On April 25, 1999, about 10,000 Falun Gong practitioners journeyed to Beijing to petition the central authorities to allow them a safe environment to practice their faith. Later that night, Jiang Zemin framed the peaceful appeal as a “siege” on the Communist Party headquarters of Zhongnanhai and vowed that Marxism and atheism would “defeat” Falun Gong in a letter sent to top Party officials.
The Xi Jinping leadership has made surprising moves near the anniversary of April 25 in recent years.
On May 1, 2015, the Supreme People’s Court relaxed regulations for the acceptance of criminal complaints.
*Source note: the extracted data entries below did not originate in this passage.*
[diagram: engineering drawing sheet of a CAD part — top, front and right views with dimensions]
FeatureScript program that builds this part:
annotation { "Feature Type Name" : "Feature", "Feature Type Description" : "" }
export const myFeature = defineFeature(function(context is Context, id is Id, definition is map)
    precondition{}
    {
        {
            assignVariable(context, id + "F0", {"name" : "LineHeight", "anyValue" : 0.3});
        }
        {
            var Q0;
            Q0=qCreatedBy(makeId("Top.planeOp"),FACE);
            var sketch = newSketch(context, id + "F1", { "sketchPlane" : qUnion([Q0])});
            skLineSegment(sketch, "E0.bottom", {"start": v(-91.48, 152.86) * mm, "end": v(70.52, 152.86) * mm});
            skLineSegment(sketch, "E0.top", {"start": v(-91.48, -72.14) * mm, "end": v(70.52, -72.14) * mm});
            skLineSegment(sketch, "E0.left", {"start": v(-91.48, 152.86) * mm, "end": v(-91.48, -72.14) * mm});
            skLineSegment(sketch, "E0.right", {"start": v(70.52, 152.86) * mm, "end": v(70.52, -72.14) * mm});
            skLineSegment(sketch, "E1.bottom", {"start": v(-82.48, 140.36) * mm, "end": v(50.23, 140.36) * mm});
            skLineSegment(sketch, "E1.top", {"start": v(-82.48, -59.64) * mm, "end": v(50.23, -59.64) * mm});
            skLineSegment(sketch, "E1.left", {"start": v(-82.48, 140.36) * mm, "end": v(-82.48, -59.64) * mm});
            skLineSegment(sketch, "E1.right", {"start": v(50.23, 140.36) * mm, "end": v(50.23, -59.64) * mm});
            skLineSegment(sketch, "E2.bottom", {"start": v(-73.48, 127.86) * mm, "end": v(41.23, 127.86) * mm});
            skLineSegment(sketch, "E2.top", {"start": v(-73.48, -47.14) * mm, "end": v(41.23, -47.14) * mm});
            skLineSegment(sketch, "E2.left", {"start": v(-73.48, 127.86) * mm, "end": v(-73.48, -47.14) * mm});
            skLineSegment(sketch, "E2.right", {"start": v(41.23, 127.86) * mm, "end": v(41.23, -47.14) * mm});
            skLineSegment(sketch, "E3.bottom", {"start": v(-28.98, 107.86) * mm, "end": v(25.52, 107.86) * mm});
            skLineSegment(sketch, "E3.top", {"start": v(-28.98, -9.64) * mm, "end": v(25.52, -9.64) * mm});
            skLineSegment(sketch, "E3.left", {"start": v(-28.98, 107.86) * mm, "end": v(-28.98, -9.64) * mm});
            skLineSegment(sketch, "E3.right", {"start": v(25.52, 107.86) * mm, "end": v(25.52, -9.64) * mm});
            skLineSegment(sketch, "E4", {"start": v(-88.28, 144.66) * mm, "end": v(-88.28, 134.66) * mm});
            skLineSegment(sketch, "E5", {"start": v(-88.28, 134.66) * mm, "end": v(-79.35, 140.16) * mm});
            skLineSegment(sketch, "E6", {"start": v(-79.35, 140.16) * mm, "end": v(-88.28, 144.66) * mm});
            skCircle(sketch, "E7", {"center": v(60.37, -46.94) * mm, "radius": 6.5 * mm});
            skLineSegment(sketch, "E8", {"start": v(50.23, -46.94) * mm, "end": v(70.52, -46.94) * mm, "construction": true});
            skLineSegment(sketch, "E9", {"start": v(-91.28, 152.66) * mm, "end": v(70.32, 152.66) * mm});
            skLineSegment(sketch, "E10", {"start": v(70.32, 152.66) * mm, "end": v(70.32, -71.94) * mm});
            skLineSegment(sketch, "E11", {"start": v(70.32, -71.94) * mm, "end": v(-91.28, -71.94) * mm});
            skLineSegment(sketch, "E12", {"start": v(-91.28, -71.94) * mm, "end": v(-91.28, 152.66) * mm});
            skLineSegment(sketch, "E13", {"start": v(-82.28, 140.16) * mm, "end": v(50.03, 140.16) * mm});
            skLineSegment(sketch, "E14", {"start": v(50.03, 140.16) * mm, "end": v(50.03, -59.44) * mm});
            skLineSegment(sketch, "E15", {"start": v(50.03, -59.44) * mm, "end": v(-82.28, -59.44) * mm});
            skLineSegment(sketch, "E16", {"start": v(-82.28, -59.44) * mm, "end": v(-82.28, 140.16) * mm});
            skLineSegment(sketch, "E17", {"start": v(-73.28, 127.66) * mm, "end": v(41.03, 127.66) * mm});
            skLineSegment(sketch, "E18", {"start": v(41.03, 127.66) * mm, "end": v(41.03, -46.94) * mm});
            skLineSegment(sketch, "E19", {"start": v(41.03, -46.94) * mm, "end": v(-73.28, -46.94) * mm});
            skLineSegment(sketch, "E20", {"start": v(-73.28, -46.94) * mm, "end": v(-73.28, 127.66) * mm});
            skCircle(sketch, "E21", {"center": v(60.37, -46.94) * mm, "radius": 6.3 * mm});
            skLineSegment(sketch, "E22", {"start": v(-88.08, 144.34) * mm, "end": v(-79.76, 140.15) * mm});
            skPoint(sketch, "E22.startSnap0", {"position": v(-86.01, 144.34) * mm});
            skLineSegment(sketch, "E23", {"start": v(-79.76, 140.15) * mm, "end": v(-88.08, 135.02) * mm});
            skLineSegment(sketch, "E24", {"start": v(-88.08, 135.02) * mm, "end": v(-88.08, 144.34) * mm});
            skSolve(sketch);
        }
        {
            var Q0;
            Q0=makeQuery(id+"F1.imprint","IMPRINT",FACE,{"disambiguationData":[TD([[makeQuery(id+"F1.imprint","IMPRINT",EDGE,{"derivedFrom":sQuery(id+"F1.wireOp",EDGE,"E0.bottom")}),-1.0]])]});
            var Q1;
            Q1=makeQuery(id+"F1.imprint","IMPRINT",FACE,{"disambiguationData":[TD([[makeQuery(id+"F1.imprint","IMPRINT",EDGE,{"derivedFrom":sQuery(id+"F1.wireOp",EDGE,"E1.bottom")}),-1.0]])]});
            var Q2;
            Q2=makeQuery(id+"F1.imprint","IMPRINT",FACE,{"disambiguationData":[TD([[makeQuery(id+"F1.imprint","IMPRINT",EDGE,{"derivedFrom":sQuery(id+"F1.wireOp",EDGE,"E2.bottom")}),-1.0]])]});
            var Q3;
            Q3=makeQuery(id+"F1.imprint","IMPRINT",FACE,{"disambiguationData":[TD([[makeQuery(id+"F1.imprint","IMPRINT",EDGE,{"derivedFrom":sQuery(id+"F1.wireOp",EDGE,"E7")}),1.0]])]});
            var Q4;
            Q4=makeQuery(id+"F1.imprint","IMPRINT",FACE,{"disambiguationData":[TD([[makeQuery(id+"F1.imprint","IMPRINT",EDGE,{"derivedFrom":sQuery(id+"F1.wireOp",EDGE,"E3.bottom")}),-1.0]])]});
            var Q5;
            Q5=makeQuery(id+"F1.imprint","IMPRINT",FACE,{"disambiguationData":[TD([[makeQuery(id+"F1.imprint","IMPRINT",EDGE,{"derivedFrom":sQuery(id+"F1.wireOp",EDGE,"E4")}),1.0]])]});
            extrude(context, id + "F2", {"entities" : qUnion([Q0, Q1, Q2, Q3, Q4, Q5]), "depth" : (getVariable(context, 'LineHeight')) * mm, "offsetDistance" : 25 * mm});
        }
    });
This led to Falun Gong practitioners filing over 200,000 complaints against Jiang Zemin for crimes against humanity and genocide.
Near April 25 in 2016, the Xi leadership made three unusual moves: Xi announced that the regime would “amicably settle reasonable and lawful appeals” from citizens; four leading security officials, including one who oversaw the brutal persecution of Falun Gong practitioners, were abruptly purged; and Xi promised a gentler approach to religious groups in China at a high-profile conference on religion.
Gu Qinger contributed to this article.